Like having a skin-stealing demon on the loose wasn’t bad enough, Pablo’s got a mean case of what-the-hell-is-that spreading across his stomach. Personal theory, dude’s turning into something akin to the Necronomicon. Why else would he have Sumerian written across his torso? No one signs up for oozing boils and a dead language willingly. Ruby is thrilled about Pablo’s condition. Pablo would rather French kiss a shotgun. But, hey, he should be proud. He’s the key to saving the world . . . after dooming it by tossing the Necronomicon in Hell and freeing Baal.

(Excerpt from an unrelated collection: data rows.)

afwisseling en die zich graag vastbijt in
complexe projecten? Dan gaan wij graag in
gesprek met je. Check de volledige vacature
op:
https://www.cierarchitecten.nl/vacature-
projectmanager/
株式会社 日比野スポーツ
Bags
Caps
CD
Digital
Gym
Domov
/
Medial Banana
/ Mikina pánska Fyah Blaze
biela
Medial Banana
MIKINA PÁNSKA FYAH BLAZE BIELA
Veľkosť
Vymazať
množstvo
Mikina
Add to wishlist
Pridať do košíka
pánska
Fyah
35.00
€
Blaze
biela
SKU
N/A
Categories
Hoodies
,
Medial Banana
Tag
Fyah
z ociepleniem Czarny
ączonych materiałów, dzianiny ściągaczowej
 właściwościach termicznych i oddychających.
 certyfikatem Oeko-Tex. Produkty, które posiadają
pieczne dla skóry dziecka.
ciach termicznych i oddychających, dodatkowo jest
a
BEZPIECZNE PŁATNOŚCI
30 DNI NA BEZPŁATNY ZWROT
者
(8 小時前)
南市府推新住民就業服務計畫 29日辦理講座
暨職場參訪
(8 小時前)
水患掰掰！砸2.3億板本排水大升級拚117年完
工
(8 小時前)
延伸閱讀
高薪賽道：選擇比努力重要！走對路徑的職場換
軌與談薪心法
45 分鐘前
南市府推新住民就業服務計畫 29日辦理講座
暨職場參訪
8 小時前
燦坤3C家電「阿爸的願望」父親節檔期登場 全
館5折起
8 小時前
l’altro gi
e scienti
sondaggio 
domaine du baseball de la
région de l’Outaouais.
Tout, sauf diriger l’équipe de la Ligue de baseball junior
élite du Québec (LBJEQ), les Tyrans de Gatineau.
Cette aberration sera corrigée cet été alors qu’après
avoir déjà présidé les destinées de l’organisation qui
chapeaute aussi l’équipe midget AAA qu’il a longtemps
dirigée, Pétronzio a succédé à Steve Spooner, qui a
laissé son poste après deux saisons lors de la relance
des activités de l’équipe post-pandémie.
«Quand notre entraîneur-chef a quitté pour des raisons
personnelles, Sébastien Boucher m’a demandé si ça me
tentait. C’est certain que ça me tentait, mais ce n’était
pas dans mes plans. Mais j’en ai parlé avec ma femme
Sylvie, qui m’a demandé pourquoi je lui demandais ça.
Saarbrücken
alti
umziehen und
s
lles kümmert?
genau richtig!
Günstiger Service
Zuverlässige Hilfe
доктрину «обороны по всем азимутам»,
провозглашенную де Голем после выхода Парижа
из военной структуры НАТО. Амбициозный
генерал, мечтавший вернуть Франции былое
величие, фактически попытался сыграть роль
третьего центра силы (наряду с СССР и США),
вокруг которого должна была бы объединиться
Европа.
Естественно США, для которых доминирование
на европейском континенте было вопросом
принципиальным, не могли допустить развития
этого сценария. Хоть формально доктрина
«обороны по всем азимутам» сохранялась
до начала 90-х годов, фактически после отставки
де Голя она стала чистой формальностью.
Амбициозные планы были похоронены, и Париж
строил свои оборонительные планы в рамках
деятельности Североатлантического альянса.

Looks like more skin-jumping good times aren’t all that’s ahead for the show. Ashy Slashy may just finally win the girl this time around. Sheriff Emery isn’t the man his wife thought after shrieking throughout the fight with his skinless deputy. Linda breaks up with him then and there, totally falling for Ash’s blood-drenched swagger. All of them are out of their minds considering their having a lovers spat over a bisected, skinless corpse.
That’s the joy of this show. It doesn’t really care so long as Ash looks a fool, there’s about twenty gallons of blood used, and someone at home says, “What the heck is going on now?”